## Directions
Would you please transcribe the records below from the line with "Inmigración" through their final line, exactly and with no other lines?
(Excerpted records begins)
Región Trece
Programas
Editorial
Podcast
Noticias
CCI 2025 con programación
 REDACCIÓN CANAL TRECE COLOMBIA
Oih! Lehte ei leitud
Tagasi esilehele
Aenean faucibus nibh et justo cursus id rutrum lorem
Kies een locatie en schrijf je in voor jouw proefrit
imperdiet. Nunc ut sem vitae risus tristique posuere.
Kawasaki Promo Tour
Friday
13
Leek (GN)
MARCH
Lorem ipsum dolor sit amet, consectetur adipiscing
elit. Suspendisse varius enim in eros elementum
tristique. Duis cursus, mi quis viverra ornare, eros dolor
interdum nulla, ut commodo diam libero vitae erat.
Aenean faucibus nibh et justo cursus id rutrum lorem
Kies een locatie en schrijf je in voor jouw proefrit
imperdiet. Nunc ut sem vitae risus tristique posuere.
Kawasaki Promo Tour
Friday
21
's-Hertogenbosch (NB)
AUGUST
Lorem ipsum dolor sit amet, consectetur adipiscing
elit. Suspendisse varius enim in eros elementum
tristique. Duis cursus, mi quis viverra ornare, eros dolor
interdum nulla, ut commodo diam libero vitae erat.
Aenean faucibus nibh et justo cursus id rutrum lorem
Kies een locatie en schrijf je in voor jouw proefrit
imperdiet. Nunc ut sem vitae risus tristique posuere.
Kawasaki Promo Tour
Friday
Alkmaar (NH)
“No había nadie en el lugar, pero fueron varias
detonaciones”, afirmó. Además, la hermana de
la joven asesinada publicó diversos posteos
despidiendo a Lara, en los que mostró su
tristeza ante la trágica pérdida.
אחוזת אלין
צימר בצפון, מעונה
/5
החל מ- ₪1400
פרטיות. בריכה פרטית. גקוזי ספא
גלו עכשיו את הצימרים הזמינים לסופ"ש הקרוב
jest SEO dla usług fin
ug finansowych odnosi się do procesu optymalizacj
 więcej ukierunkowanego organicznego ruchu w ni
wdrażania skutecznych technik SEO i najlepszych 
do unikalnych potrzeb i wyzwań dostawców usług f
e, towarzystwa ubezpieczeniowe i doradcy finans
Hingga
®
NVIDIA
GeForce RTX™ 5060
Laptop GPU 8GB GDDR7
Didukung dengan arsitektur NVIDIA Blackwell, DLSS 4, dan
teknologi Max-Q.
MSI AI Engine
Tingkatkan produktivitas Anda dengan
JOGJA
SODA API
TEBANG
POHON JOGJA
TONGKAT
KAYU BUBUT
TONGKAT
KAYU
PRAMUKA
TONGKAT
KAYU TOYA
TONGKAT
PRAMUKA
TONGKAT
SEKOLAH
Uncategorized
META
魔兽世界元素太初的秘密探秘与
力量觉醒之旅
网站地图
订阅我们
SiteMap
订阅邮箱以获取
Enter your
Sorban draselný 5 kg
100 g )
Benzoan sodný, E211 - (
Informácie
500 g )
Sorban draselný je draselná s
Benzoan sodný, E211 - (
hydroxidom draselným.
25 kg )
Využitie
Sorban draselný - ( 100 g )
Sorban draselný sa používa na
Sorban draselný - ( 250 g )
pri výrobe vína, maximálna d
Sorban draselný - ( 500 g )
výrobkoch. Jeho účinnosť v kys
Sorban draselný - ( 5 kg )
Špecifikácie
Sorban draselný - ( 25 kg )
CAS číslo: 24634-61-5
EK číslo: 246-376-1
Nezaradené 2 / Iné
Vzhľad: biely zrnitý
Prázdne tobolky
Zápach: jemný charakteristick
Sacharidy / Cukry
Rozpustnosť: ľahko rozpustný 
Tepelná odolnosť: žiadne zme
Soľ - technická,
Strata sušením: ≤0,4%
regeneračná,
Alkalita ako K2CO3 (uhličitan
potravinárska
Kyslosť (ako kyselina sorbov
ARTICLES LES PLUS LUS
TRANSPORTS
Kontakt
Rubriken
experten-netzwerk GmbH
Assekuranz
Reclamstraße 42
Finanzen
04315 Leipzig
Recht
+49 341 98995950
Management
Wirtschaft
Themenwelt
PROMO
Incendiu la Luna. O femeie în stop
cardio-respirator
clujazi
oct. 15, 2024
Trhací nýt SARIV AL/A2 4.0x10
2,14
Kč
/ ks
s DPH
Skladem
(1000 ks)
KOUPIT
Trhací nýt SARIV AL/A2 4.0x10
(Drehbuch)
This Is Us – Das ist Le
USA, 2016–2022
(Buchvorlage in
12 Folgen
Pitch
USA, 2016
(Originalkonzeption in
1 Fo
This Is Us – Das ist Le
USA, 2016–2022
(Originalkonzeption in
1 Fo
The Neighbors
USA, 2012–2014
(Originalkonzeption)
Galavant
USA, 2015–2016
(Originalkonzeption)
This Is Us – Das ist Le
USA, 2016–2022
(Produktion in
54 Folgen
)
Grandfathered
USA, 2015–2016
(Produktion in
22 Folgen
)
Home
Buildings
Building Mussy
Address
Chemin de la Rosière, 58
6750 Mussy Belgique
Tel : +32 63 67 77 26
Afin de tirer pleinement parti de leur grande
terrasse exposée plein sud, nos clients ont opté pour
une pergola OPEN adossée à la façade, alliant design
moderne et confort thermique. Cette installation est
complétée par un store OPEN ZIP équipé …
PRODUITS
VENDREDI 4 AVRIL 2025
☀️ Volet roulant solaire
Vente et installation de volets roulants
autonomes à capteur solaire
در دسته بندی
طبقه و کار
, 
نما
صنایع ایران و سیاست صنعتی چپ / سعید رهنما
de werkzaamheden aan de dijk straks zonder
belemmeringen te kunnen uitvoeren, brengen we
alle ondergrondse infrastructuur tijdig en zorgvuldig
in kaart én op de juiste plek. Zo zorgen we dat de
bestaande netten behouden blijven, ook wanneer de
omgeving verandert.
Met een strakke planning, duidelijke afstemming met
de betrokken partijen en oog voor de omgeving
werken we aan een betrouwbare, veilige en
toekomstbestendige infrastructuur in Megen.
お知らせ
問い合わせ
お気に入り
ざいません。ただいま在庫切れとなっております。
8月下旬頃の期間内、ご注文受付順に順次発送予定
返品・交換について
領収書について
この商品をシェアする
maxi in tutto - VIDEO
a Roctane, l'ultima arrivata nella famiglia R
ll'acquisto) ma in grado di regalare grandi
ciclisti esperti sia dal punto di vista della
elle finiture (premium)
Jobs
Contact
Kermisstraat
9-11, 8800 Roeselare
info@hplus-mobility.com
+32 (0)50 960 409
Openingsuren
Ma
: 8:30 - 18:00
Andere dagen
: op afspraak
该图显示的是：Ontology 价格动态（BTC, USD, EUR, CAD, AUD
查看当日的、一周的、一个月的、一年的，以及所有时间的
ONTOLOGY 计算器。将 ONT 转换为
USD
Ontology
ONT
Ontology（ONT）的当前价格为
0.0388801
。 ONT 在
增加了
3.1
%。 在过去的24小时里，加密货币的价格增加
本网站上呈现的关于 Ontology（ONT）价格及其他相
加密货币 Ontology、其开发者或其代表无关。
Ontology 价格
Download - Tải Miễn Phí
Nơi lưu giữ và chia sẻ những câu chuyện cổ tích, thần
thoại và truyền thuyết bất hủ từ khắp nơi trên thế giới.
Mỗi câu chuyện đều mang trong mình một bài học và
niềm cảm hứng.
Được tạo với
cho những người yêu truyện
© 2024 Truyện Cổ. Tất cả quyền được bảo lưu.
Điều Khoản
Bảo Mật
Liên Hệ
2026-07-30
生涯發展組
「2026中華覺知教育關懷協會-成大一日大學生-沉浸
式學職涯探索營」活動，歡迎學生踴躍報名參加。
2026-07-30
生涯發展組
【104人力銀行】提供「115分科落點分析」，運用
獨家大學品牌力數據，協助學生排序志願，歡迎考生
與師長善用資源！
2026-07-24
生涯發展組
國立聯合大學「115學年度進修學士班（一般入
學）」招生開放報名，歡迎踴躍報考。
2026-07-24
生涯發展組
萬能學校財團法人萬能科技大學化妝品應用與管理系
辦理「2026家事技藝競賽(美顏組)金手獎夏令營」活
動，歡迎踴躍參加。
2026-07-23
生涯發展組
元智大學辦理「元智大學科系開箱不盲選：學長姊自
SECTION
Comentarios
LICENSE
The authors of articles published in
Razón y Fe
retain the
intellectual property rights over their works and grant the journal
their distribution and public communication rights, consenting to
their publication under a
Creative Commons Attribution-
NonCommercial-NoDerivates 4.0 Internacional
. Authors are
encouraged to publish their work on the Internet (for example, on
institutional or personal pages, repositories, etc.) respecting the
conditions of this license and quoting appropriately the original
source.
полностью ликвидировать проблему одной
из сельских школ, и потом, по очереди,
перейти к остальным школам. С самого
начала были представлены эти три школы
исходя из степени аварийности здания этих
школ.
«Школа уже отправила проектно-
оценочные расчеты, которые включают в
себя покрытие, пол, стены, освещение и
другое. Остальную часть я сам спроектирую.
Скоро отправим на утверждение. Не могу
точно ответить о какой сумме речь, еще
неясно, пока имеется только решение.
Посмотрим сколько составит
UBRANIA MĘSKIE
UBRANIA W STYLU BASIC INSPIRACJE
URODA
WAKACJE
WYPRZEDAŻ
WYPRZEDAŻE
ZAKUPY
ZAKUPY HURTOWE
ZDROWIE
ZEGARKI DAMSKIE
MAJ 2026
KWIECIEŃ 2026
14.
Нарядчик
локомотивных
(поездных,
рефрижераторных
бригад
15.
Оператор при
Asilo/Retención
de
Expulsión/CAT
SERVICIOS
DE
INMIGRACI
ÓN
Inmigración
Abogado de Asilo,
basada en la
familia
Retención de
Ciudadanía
(Excerpted records ends)
## Exercise output
Inmigración
Abogado de Asilo,
basada en la
familia
Retención de
Ciudadanía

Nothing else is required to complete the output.